I succeeded to do some experimental evaluation, and it seems I correctly understood the code: A partition that consist of hive-buckets is read bucket-file by bucket-file, which leads to the loss of internal sorting.

Does anyone have an opinion about my alternative idea of reading from multiple bucket-files simultaneously to keep that ordering?

Regarding the followup questions:

1. I found the `collect_list()`function, which seems provide what I want. However, I fail to collect more than one column. Is there a way to do basically: .agg(collect_list("*")) ?

2. I worked around that problem by writing and reading the table within the same context/session, so that the ephemeral metastore doesn't loose it's content. However, in general a hive-metastore seems to be required for a production usage, since there is only an ephemeral- and a hive-catalog implementation available in 2.0.0.

I would highly appreciate some feedback to my thoughts and questions

Am 31.08.2016 um 14:45 schrieb Fridtjof Sander:
Hi Spark users,

I'm currently investigating spark's bucketing and partitioning capabilities and I have some questions:

Let /T/ be a table that is bucketed and sorted by /T.id/ and partitioned by /T.date/. Before persisting, /T/ has been repartitioned by /T.id/ to get only one file per bucket.
I want to group by /T.id/ over a subset of /T.date/'s values.

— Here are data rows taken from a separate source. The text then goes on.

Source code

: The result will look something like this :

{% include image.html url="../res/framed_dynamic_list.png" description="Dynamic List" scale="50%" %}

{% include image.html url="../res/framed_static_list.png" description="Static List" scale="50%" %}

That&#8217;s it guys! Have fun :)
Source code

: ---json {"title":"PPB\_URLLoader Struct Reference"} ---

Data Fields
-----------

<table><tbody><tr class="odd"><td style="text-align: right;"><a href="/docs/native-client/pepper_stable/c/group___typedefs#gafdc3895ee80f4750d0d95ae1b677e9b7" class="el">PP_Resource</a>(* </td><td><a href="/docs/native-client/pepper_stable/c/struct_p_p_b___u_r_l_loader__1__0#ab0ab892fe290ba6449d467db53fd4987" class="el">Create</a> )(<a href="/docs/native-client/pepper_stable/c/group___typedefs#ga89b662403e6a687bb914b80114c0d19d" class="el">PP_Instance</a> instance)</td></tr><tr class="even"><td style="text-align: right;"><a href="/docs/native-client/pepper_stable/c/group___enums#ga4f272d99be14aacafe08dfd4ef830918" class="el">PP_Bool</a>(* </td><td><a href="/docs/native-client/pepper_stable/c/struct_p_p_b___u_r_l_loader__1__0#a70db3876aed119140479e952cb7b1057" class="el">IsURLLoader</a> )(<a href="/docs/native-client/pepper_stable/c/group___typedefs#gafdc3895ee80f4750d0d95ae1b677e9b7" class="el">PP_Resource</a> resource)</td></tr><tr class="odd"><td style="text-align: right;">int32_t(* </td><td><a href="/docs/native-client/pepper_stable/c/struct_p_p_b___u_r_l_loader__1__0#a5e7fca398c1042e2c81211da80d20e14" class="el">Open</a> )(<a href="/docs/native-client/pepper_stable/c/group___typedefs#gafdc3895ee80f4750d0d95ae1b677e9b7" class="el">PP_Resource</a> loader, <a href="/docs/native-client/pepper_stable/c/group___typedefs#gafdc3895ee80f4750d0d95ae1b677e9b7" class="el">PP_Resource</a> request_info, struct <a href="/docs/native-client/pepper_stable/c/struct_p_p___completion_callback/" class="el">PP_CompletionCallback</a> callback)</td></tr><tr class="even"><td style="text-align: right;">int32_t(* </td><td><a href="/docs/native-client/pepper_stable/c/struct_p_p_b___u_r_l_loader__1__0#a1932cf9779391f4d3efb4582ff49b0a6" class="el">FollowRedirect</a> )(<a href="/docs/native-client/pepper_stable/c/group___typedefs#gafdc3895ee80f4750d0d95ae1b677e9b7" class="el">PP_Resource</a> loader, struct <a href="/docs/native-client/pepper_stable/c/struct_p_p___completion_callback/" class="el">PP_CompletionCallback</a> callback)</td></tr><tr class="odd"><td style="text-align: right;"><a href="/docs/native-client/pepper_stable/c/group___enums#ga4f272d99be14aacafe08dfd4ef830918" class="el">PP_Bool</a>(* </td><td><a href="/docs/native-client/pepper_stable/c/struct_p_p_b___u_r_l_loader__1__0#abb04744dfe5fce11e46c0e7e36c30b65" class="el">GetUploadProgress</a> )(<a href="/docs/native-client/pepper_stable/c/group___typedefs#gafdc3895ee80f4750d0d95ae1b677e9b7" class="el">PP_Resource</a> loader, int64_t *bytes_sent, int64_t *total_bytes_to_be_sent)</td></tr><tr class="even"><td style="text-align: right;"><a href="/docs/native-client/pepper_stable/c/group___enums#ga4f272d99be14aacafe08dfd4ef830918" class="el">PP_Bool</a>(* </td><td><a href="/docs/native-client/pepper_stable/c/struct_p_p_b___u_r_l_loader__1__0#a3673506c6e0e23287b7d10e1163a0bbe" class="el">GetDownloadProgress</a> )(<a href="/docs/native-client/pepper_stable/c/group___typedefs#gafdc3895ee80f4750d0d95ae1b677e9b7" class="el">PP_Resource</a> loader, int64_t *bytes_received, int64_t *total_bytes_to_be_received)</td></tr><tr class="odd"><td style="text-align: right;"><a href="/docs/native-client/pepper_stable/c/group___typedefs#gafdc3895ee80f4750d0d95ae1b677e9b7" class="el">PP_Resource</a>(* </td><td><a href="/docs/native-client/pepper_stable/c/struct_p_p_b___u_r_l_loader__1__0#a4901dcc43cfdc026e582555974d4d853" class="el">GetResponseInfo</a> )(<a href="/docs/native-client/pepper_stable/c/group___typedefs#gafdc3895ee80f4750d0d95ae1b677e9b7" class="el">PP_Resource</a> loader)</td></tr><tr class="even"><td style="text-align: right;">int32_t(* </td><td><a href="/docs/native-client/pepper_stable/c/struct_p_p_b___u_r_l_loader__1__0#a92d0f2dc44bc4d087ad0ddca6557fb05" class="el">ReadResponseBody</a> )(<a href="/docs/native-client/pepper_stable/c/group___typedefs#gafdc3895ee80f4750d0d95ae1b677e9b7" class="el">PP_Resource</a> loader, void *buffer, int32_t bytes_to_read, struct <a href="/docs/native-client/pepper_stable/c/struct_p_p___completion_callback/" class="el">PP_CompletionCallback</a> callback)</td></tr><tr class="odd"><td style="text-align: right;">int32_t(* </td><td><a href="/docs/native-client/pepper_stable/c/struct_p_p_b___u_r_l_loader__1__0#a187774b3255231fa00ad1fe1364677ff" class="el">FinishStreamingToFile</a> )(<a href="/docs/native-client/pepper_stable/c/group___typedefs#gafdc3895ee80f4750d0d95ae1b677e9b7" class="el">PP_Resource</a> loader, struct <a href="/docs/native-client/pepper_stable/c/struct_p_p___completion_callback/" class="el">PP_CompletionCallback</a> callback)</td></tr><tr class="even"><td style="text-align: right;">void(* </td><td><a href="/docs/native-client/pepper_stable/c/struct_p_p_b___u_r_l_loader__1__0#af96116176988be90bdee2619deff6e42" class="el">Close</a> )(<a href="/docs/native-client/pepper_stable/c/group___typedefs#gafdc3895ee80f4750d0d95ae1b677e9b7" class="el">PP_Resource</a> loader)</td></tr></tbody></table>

It seems to me that the best execution plan in this scenario would be the following: - Schedule one stage (no exchange) with as many tasks as we have bucket-ids, so that there is a mapping from each task to a bucket-id - Each tasks opens all bucket-files belonging to "it's" bucket-id simultaneously, which is one per affected partition /T.date/ - Since the data inside the buckets are sorted, we can perform the second phase of "two-phase-multiway-merge-sort" to get our groups, which can be "pipelined" into the next operator

From what I understand after scanning through the code, however, it appears to me that each bucket-file is read completely before the record-iterator is advanced to the next bucket file (see FileScanRDD , same applies to Hive). So a groupBy would require to sort the partitions of the resulting RDD before the groups can be emitted, which results in a blocking operation.

Could anyone confirm that I'm assessing the situation correctly here, or correct me if not?

Followup questions:

1. Is there a way to get the "sql" groups into the RDD API, like the RDD groupBy would return them? I fail to formulate a job like this, because a query with groupBy, that misses an aggregation function, is invalid. 2. I haven't simply testet this, because I fail to load a table with the specified properties like above:
After writing a table like this:
.write().partitionBy("date").bucketBy(4,"id").sortBy("id").format("json").saveAsTable("table");
I fail to read it again, with the partitioning and bucketing being recognized. Is a functioning Hive-Metastore required for this to work, or is there a workaround?

I hope someone can spare the time to help me out here.